Federal regulators continue to explore how electric storage can participate in wholesale markets, and have directed the Midcontinent ISO to file tariff changes. The commission denied IPL’s petition on two of three points, also declining to find the grid operator’s tariff unjust and unreasonable with respect to the current dispatch protocols for regulation service.
But FERC did say the tariff “unnecessarily restricts competition” by preventing storage from providing all the services that they are technically capable of providing. The order calls in the grid operator to explore the participation of all forms of storage, “regardless of the technology, in all MISO markets that they are technically capable of participating in, taking into account their unique physical and operational characteristics.”

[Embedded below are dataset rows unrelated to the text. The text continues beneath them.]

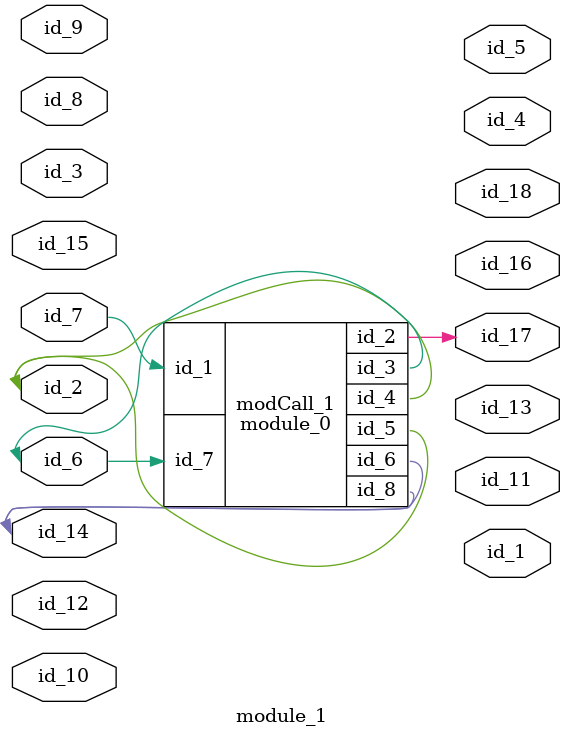
<source format=v>
module module_0 (
    id_1,
    id_2,
    id_3,
    id_4,
    id_5,
    id_6,
    id_7,
    id_8
);
  inout wire id_8;
  input wire id_7;
  inout wire id_6;
  output wire id_5;
  inout wire id_4;
  inout wire id_3;
  output wire id_2;
  input wire id_1;
  wire id_9;
endmodule
module module_1 (
    id_1,
    id_2,
    id_3,
    id_4,
    id_5,
    id_6,
    id_7,
    id_8,
    id_9,
    id_10,
    id_11,
    id_12,
    id_13,
    id_14,
    id_15,
    id_16,
    id_17,
    id_18
);
  output wire id_18;
  output wire id_17;
  output wire id_16;
  input wire id_15;
  inout wire id_14;
  output wire id_13;
  inout wire id_12;
  output wire id_11;
  inout wire id_10;
  input wire id_9;
  input wire id_8;
  input wire id_7;
  inout wire id_6;
  output wire id_5;
  output wire id_4;
  inout wire id_3;
  inout wire id_2;
  output wire id_1;
  module_0 modCall_1 (
      id_7,
      id_17,
      id_6,
      id_2,
      id_2,
      id_14,
      id_6,
      id_14
  );
endmodule

</source>
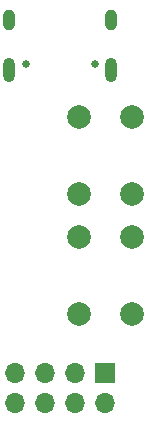
<source format=gbr>
%TF.GenerationSoftware,KiCad,Pcbnew,7.0.9*%
%TF.CreationDate,2024-05-14T19:27:59+09:00*%
%TF.ProjectId,06_WRITER,30365f57-5249-4544-9552-2e6b69636164,rev?*%
%TF.SameCoordinates,Original*%
%TF.FileFunction,Soldermask,Bot*%
%TF.FilePolarity,Negative*%
%FSLAX46Y46*%
G04 Gerber Fmt 4.6, Leading zero omitted, Abs format (unit mm)*
G04 Created by KiCad (PCBNEW 7.0.9) date 2024-05-14 19:27:59*
%MOMM*%
%LPD*%
G01*
G04 APERTURE LIST*
%ADD10R,1.700000X1.700000*%
%ADD11O,1.700000X1.700000*%
%ADD12C,0.650000*%
%ADD13O,1.000000X2.100000*%
%ADD14O,1.000000X1.800000*%
%ADD15C,2.000000*%
G04 APERTURE END LIST*
D10*
%TO.C,J2*%
X175260000Y-97155000D03*
D11*
X175260000Y-99695000D03*
X172720000Y-97155000D03*
X172720000Y-99695000D03*
X170180000Y-97155000D03*
X170180000Y-99695000D03*
X167640000Y-97155000D03*
X167640000Y-99695000D03*
%TD*%
D12*
%TO.C,J1*%
X174340000Y-70990000D03*
X168560000Y-70990000D03*
D13*
X175770000Y-71490000D03*
D14*
X175770000Y-67310000D03*
D13*
X167130000Y-71490000D03*
D14*
X167130000Y-67310000D03*
%TD*%
D15*
%TO.C,SW2*%
X173010000Y-81990000D03*
X173010000Y-75490000D03*
X177510000Y-81990000D03*
X177510000Y-75490000D03*
%TD*%
%TO.C,SW1*%
X173030000Y-92150000D03*
X173030000Y-85650000D03*
X177530000Y-92150000D03*
X177530000Y-85650000D03*
%TD*%
M02*

</source>
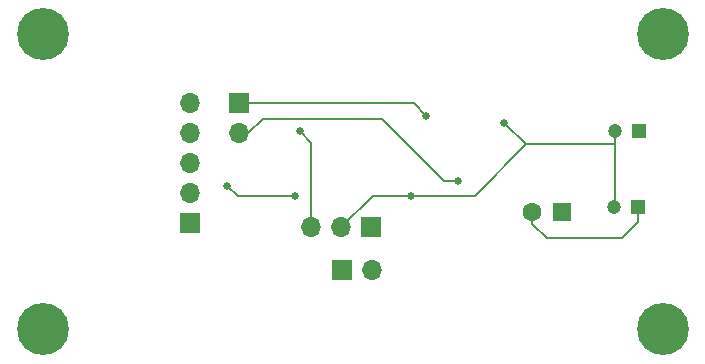
<source format=gbr>
%TF.GenerationSoftware,KiCad,Pcbnew,8.0.5*%
%TF.CreationDate,2025-04-25T02:38:47-05:00*%
%TF.ProjectId,327_project_pcb,3332375f-7072-46f6-9a65-63745f706362,rev?*%
%TF.SameCoordinates,Original*%
%TF.FileFunction,Copper,L2,Bot*%
%TF.FilePolarity,Positive*%
%FSLAX46Y46*%
G04 Gerber Fmt 4.6, Leading zero omitted, Abs format (unit mm)*
G04 Created by KiCad (PCBNEW 8.0.5) date 2025-04-25 02:38:47*
%MOMM*%
%LPD*%
G01*
G04 APERTURE LIST*
%TA.AperFunction,ComponentPad*%
%ADD10C,4.400000*%
%TD*%
%TA.AperFunction,ComponentPad*%
%ADD11R,1.700000X1.700000*%
%TD*%
%TA.AperFunction,ComponentPad*%
%ADD12O,1.700000X1.700000*%
%TD*%
%TA.AperFunction,ComponentPad*%
%ADD13R,1.200000X1.200000*%
%TD*%
%TA.AperFunction,ComponentPad*%
%ADD14C,1.200000*%
%TD*%
%TA.AperFunction,ComponentPad*%
%ADD15R,1.600000X1.600000*%
%TD*%
%TA.AperFunction,ComponentPad*%
%ADD16C,1.600000*%
%TD*%
%TA.AperFunction,ViaPad*%
%ADD17C,0.660400*%
%TD*%
%TA.AperFunction,Conductor*%
%ADD18C,0.203200*%
%TD*%
G04 APERTURE END LIST*
D10*
%TO.P,REF\u002A\u002A,1*%
%TO.N,N/C*%
X165000000Y-115000000D03*
%TD*%
%TO.P,REF\u002A\u002A,1*%
%TO.N,N/C*%
X165000000Y-90000000D03*
%TD*%
%TO.P,REF\u002A\u002A,1*%
%TO.N,N/C*%
X217500000Y-90000000D03*
%TD*%
%TO.P,REF\u002A\u002A,1*%
%TO.N,N/C*%
X217500000Y-115000000D03*
%TD*%
D11*
%TO.P,J4,1,Pin_1*%
%TO.N,+5V*%
X192825000Y-106350000D03*
D12*
%TO.P,J4,2,Pin_2*%
%TO.N,GND*%
X190285000Y-106350000D03*
%TO.P,J4,3,Pin_3*%
%TO.N,SPI1_PICO*%
X187745000Y-106350000D03*
%TD*%
D11*
%TO.P,J3,1,Pin_1*%
%TO.N,GND*%
X190350000Y-110000000D03*
D12*
%TO.P,J3,2,Pin_2*%
%TO.N,+5V*%
X192890000Y-110000000D03*
%TD*%
D11*
%TO.P,J2,1,Pin_1*%
%TO.N,SWCLK*%
X177425000Y-106025000D03*
D12*
%TO.P,J2,2,Pin_2*%
%TO.N,SWDIO*%
X177425000Y-103485000D03*
%TO.P,J2,3,Pin_3*%
%TO.N,NRST*%
X177425000Y-100945000D03*
%TO.P,J2,4,Pin_4*%
%TO.N,+3.3V*%
X177425000Y-98405000D03*
%TO.P,J2,5,Pin_5*%
%TO.N,GND*%
X177425000Y-95865000D03*
%TD*%
D11*
%TO.P,J1,1,Pin_1*%
%TO.N,GND*%
X181650000Y-95850000D03*
D12*
%TO.P,J1,2,Pin_2*%
%TO.N,+3.3V*%
X181650000Y-98390000D03*
%TD*%
D13*
%TO.P,C6,1*%
%TO.N,+3.3V*%
X215400000Y-104650000D03*
D14*
%TO.P,C6,2*%
%TO.N,GND*%
X213400000Y-104650000D03*
%TD*%
D13*
%TO.P,C5,1*%
%TO.N,+3.3V*%
X215450000Y-98250000D03*
D14*
%TO.P,C5,2*%
%TO.N,GND*%
X213450000Y-98250000D03*
%TD*%
D15*
%TO.P,C4,1*%
%TO.N,GND*%
X208955113Y-105050000D03*
D16*
%TO.P,C4,2*%
%TO.N,+3.3V*%
X206455113Y-105050000D03*
%TD*%
D17*
%TO.N,NRST*%
X180600000Y-102850000D03*
X186350000Y-103750000D03*
%TO.N,+3.3V*%
X200150000Y-102450000D03*
%TO.N,GND*%
X197450000Y-96900000D03*
X204050000Y-97500000D03*
X196200000Y-103695200D03*
%TO.N,SPI1_PICO*%
X186800000Y-98240000D03*
%TD*%
D18*
%TO.N,GND*%
X201554800Y-103695200D02*
X205900000Y-99350000D01*
X196200000Y-103695200D02*
X201554800Y-103695200D01*
%TO.N,+3.3V*%
X182410000Y-98390000D02*
X181650000Y-98390000D01*
X193700000Y-97150000D02*
X183650000Y-97150000D01*
X200150000Y-102450000D02*
X199000000Y-102450000D01*
X183650000Y-97150000D02*
X182410000Y-98390000D01*
X199000000Y-102450000D02*
X193700000Y-97150000D01*
%TO.N,NRST*%
X180600000Y-102850000D02*
X181500000Y-103750000D01*
X181500000Y-103750000D02*
X186350000Y-103750000D01*
%TO.N,GND*%
X196400000Y-95850000D02*
X197450000Y-96900000D01*
X181650000Y-95850000D02*
X196400000Y-95850000D01*
X205900000Y-99350000D02*
X213450000Y-99350000D01*
X213450000Y-99350000D02*
X213450000Y-101650000D01*
X213450000Y-98250000D02*
X213450000Y-99350000D01*
X204050000Y-97500000D02*
X205900000Y-99350000D01*
X213450000Y-101650000D02*
X213450000Y-104600000D01*
%TO.N,+3.3V*%
X215400000Y-105900000D02*
X215400000Y-104650000D01*
X207650000Y-107250000D02*
X214050000Y-107250000D01*
X214050000Y-107250000D02*
X215400000Y-105900000D01*
X206455113Y-106055113D02*
X207650000Y-107250000D01*
X206455113Y-105050000D02*
X206455113Y-106055113D01*
%TO.N,GND*%
X196200000Y-103695200D02*
X192939800Y-103695200D01*
X213450000Y-104600000D02*
X213400000Y-104650000D01*
X192939800Y-103695200D02*
X190285000Y-106350000D01*
%TO.N,SPI1_PICO*%
X187745000Y-99185000D02*
X186800000Y-98240000D01*
X187745000Y-106350000D02*
X187745000Y-99185000D01*
%TD*%
M02*

</source>
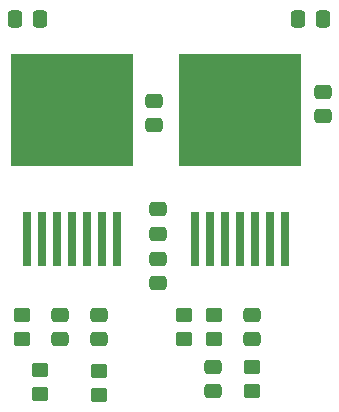
<source format=gtp>
%TF.GenerationSoftware,KiCad,Pcbnew,8.0.3-8.0.3-0~ubuntu22.04.1*%
%TF.CreationDate,2024-06-26T16:43:43-04:00*%
%TF.ProjectId,drive_27A,64726976-655f-4323-9741-2e6b69636164,rev?*%
%TF.SameCoordinates,Original*%
%TF.FileFunction,Paste,Top*%
%TF.FilePolarity,Positive*%
%FSLAX46Y46*%
G04 Gerber Fmt 4.6, Leading zero omitted, Abs format (unit mm)*
G04 Created by KiCad (PCBNEW 8.0.3-8.0.3-0~ubuntu22.04.1) date 2024-06-26 16:43:43*
%MOMM*%
%LPD*%
G01*
G04 APERTURE LIST*
G04 Aperture macros list*
%AMRoundRect*
0 Rectangle with rounded corners*
0 $1 Rounding radius*
0 $2 $3 $4 $5 $6 $7 $8 $9 X,Y pos of 4 corners*
0 Add a 4 corners polygon primitive as box body*
4,1,4,$2,$3,$4,$5,$6,$7,$8,$9,$2,$3,0*
0 Add four circle primitives for the rounded corners*
1,1,$1+$1,$2,$3*
1,1,$1+$1,$4,$5*
1,1,$1+$1,$6,$7*
1,1,$1+$1,$8,$9*
0 Add four rect primitives between the rounded corners*
20,1,$1+$1,$2,$3,$4,$5,0*
20,1,$1+$1,$4,$5,$6,$7,0*
20,1,$1+$1,$6,$7,$8,$9,0*
20,1,$1+$1,$8,$9,$2,$3,0*%
G04 Aperture macros list end*
%ADD10R,0.762000X4.683400*%
%ADD11R,10.312400X9.557400*%
%ADD12RoundRect,0.250000X0.475000X-0.337500X0.475000X0.337500X-0.475000X0.337500X-0.475000X-0.337500X0*%
%ADD13RoundRect,0.250000X-0.475000X0.337500X-0.475000X-0.337500X0.475000X-0.337500X0.475000X0.337500X0*%
%ADD14RoundRect,0.250000X-0.337500X-0.475000X0.337500X-0.475000X0.337500X0.475000X-0.337500X0.475000X0*%
%ADD15RoundRect,0.250000X0.450000X-0.350000X0.450000X0.350000X-0.450000X0.350000X-0.450000X-0.350000X0*%
%ADD16RoundRect,0.250000X-0.450000X0.350000X-0.450000X-0.350000X0.450000X-0.350000X0.450000X0.350000X0*%
%ADD17RoundRect,0.250000X0.337500X0.475000X-0.337500X0.475000X-0.337500X-0.475000X0.337500X-0.475000X0*%
G04 APERTURE END LIST*
D10*
%TO.C,U5*%
X32740000Y-43158300D03*
X34010000Y-43158300D03*
X35280000Y-43158300D03*
X36550000Y-43158300D03*
X37820000Y-43158300D03*
X39090000Y-43158300D03*
X40360000Y-43158300D03*
D11*
X36550000Y-32278700D03*
%TD*%
D12*
%TO.C,C10*%
X29600000Y-46917100D03*
X29600000Y-44842100D03*
%TD*%
D13*
%TO.C,C13*%
X29600000Y-40629600D03*
X29600000Y-42704600D03*
%TD*%
D12*
%TO.C,C8*%
X43500000Y-32787500D03*
X43500000Y-30712500D03*
%TD*%
%TO.C,C7*%
X29250000Y-33537500D03*
X29250000Y-31462500D03*
%TD*%
D14*
%TO.C,C12*%
X41462500Y-24500000D03*
X43537500Y-24500000D03*
%TD*%
D15*
%TO.C,R12*%
X37500000Y-56000000D03*
X37500000Y-54000000D03*
%TD*%
%TO.C,R11*%
X24600000Y-56379600D03*
X24600000Y-54379600D03*
%TD*%
D10*
%TO.C,U4*%
X18440000Y-43158300D03*
X19710000Y-43158300D03*
X20980000Y-43158300D03*
X22250000Y-43158300D03*
X23520000Y-43158300D03*
X24790000Y-43158300D03*
X26060000Y-43158300D03*
D11*
X22250000Y-32278700D03*
%TD*%
D13*
%TO.C,C9*%
X24600000Y-49592100D03*
X24600000Y-51667100D03*
%TD*%
D16*
%TO.C,R10*%
X34300000Y-49629600D03*
X34300000Y-51629600D03*
%TD*%
D17*
%TO.C,C11*%
X19537500Y-24500000D03*
X17462500Y-24500000D03*
%TD*%
D13*
%TO.C,C14*%
X37500000Y-49592100D03*
X37500000Y-51667100D03*
%TD*%
%TO.C,C16*%
X34250000Y-53962500D03*
X34250000Y-56037500D03*
%TD*%
D16*
%TO.C,R9*%
X19550000Y-54250000D03*
X19550000Y-56250000D03*
%TD*%
D13*
%TO.C,C15*%
X21300000Y-49592100D03*
X21300000Y-51667100D03*
%TD*%
D16*
%TO.C,R8*%
X31750000Y-49629600D03*
X31750000Y-51629600D03*
%TD*%
%TO.C,R7*%
X18050000Y-49600000D03*
X18050000Y-51600000D03*
%TD*%
M02*

</source>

IPL filed its complaint in October, complaining the MISO tariff was unjust in how it treated storage, in particular
the utility’s grid-scale lithium ion Harding Street Station Battery Energy Storage System. The 20 MW, 20 MWh project went into service in May, but the company has complained that while the batteries are valuable, there is no regulatory path for IPL to get paid.
You can read more of Utility Dive’s coverage about the project, and how IPL is seeking to revise storage tariffs, here. The utility knew the grid rules were not favorable for battery storage back in 2009 when it began developing plans for the project, but it was hopeful that those issues would be addressed.
“We thought we would be able to tweak the regulations, but that didn’t happen,” Lin Franks, senior strategist for RTO, FERC and compliance Initiatives at IPL, told Utility Dive at the time.